A Day in the Life of a Fourth Year Medical Student: A focus on LGBT-inclusive Education
All fourth year students at the UVM Larner College of Medicine are required to complete either a teaching month or a scholarly project, both to reinforce foundational sciences and to encourage the development of students as physician-scholars. For this scholarly project, Nicholas Bonenfant ’17 has been working with Michael Upton, M.D., assistant professor of psychiatry, to develop a series of educational eModules and presentations on topics related to LGBTQ health issues. This started with an eModule and presentation targeted at increasing primary care providers’ knowledge of and comfort with prescribing pre-exposure prophylaxis (PrEP) for HIV prevention; since then, he has developed modules focused on transgender health and the unique barriers that face LGBTQ youth of color. Bonenfant, a native of Concord, NH, plans to match into pediatrics.
Can you describe the project? What were the main goals?
Initially, this project started off with addressing a finding discovered by a group of third year Larner College of Medicine students for their public health project. They found that one of the largest barriers to prescribing PrEP in Vermont is a lack of knowledge and training around this medication. PrEP is a medication taken daily by individuals who are HIV-negative but at high risk of acquiring this infection, to reduce their overall risk. According to the CDC, when taken consistently, PrEP has been shown to reduce the risk of HIV acquisition by up to 92 percent. The module, which has been presented to various groups of providers and students, covers everything from indications, clinical monitoring, to cost/insurance coverage in Vermont. Post-intervention questionnaire data has demonstrated that it’s a useful tool for educating and making primary care physicians more comfortable with prescribing PrEP and identifying high-risk patients.
Under the leadership of Dr. Upton and his recent Frymoyer grant, though, the scope of the project has morphed into something much bigger: the development of a series of educational modules on LGBTQ health. The two most recent modules I developed discuss and address the profound health disparities and difficulties that transgender children/adolescents and LGBTQ youth of color face. These modules also offer a wide array of other information, such as locally/national-based resources and the multitude of ways that pediatricians can advocate for their transgender and sexual minority patients.

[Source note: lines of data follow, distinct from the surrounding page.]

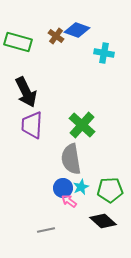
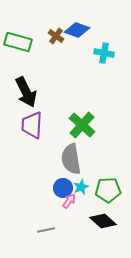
green pentagon: moved 2 px left
pink arrow: rotated 91 degrees clockwise
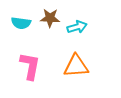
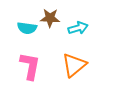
cyan semicircle: moved 6 px right, 5 px down
cyan arrow: moved 1 px right, 1 px down
orange triangle: moved 2 px left, 1 px up; rotated 36 degrees counterclockwise
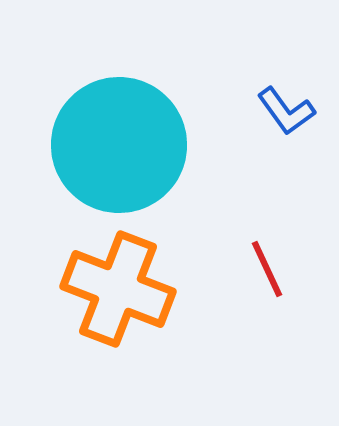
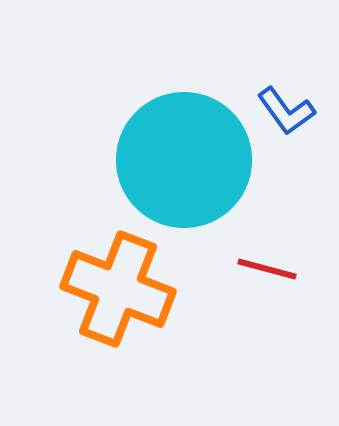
cyan circle: moved 65 px right, 15 px down
red line: rotated 50 degrees counterclockwise
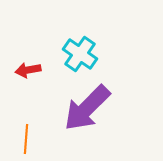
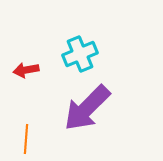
cyan cross: rotated 32 degrees clockwise
red arrow: moved 2 px left
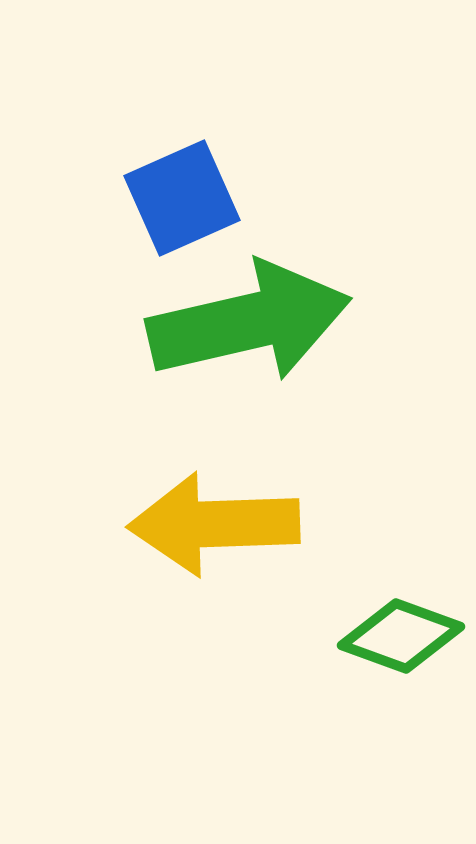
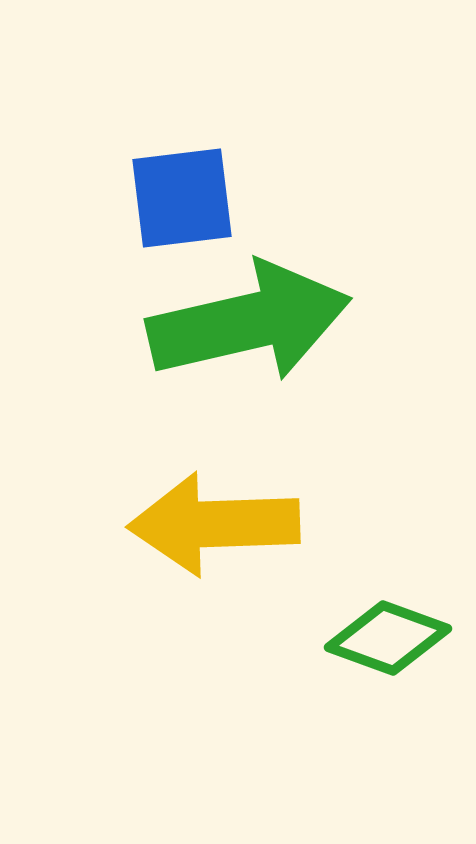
blue square: rotated 17 degrees clockwise
green diamond: moved 13 px left, 2 px down
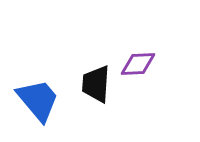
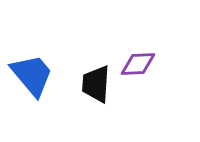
blue trapezoid: moved 6 px left, 25 px up
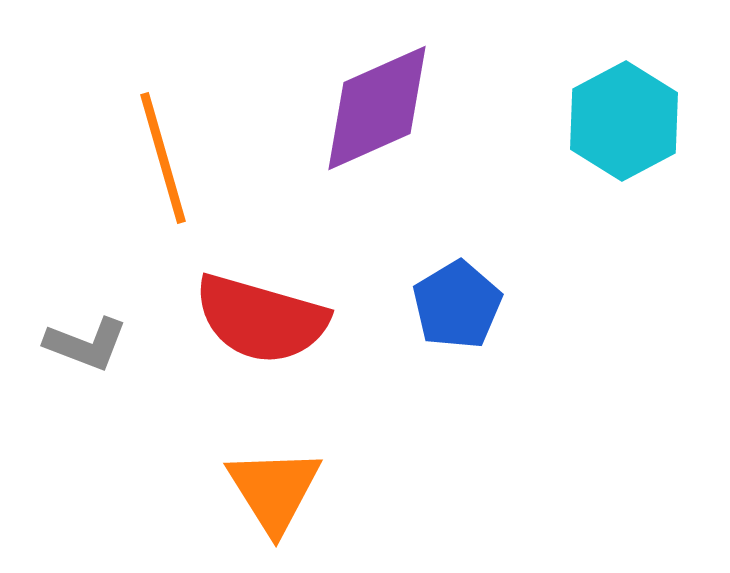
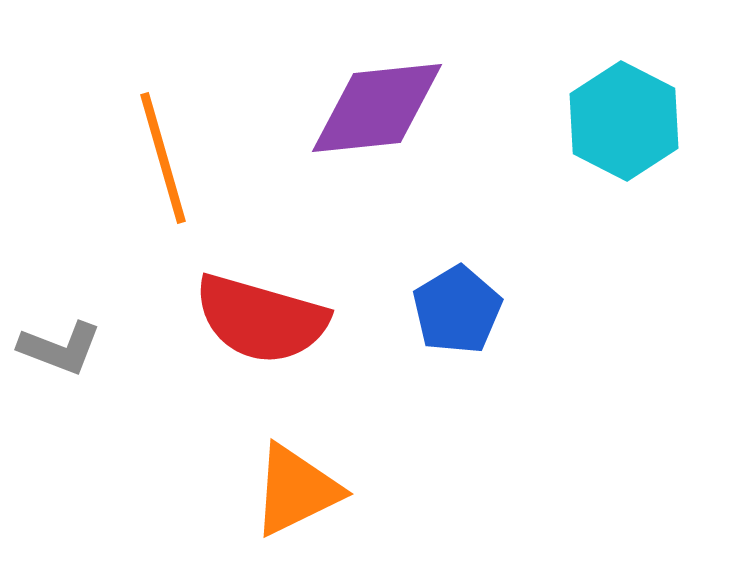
purple diamond: rotated 18 degrees clockwise
cyan hexagon: rotated 5 degrees counterclockwise
blue pentagon: moved 5 px down
gray L-shape: moved 26 px left, 4 px down
orange triangle: moved 22 px right; rotated 36 degrees clockwise
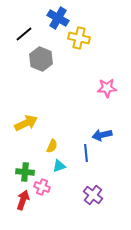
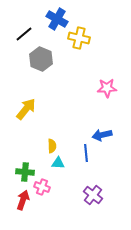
blue cross: moved 1 px left, 1 px down
yellow arrow: moved 14 px up; rotated 25 degrees counterclockwise
yellow semicircle: rotated 24 degrees counterclockwise
cyan triangle: moved 1 px left, 3 px up; rotated 24 degrees clockwise
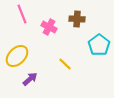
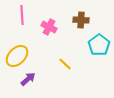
pink line: moved 1 px down; rotated 18 degrees clockwise
brown cross: moved 4 px right, 1 px down
purple arrow: moved 2 px left
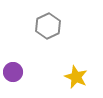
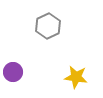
yellow star: rotated 15 degrees counterclockwise
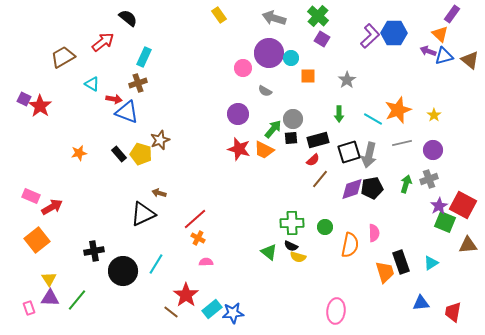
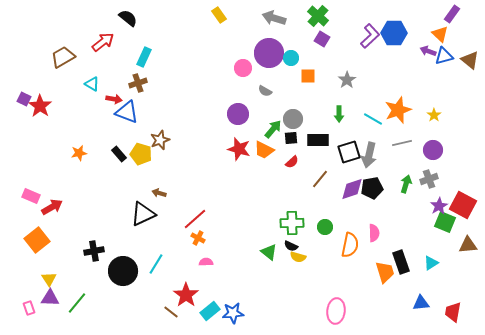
black rectangle at (318, 140): rotated 15 degrees clockwise
red semicircle at (313, 160): moved 21 px left, 2 px down
green line at (77, 300): moved 3 px down
cyan rectangle at (212, 309): moved 2 px left, 2 px down
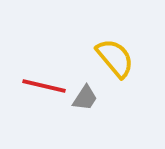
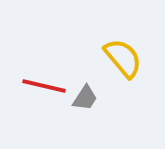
yellow semicircle: moved 8 px right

The major goal is for this series of modules to be incorporated into medical school and resident curriculum here at the University of Vermont and beyond; we are excited to be presenting this process at the Improving OUTcomes national conference in Sacramento, Calif., at the end of March 2017.
What was your motivation for pursuing this project?
The real drive behind this entire project was to, in a way, give back to the LGBT community, particularly here at UVM and in greater Vermont, which has welcomed me with open arms. I expressed this interest to Martha Seagrave, assistant professor of family medicine, about wanting to focus my family medicine clerkship community project on a topic related LGBT health care and serendipitously, she had recently had a conversation about the need to better educate providers about PrEP with Dr. Upton – and the story unfolds from there!
Additionally, during the course of fourth year, I had the unique opportunity to spend time at a “safe zone” drop-in space for LGBTQ youth of color during an extramural rotation in adolescent medicine in Boston, Mass. It was during this experience that the health disparities and difficulties that these adolescents face became so very clear to me and yet so unfamiliar to many. I saw the development of these teaching modules as a way to begin to advocate for these patients.
What have you learned from this project overall?
I’ve learned the importance and significance of focusing energy and enthusiasm that’s derived from a passion towards a greater purpose. The conversations and stories I’ve heard from LGBT patients, particularly the adolescents in Boston, really had a transformative impact on me not only as a person but as a future pediatrician. I hope that the current and future modules that we create will help to better the physician-patient interactions and motivate and inspire others to fight for children who face unique and significant challenges related to their gender identity.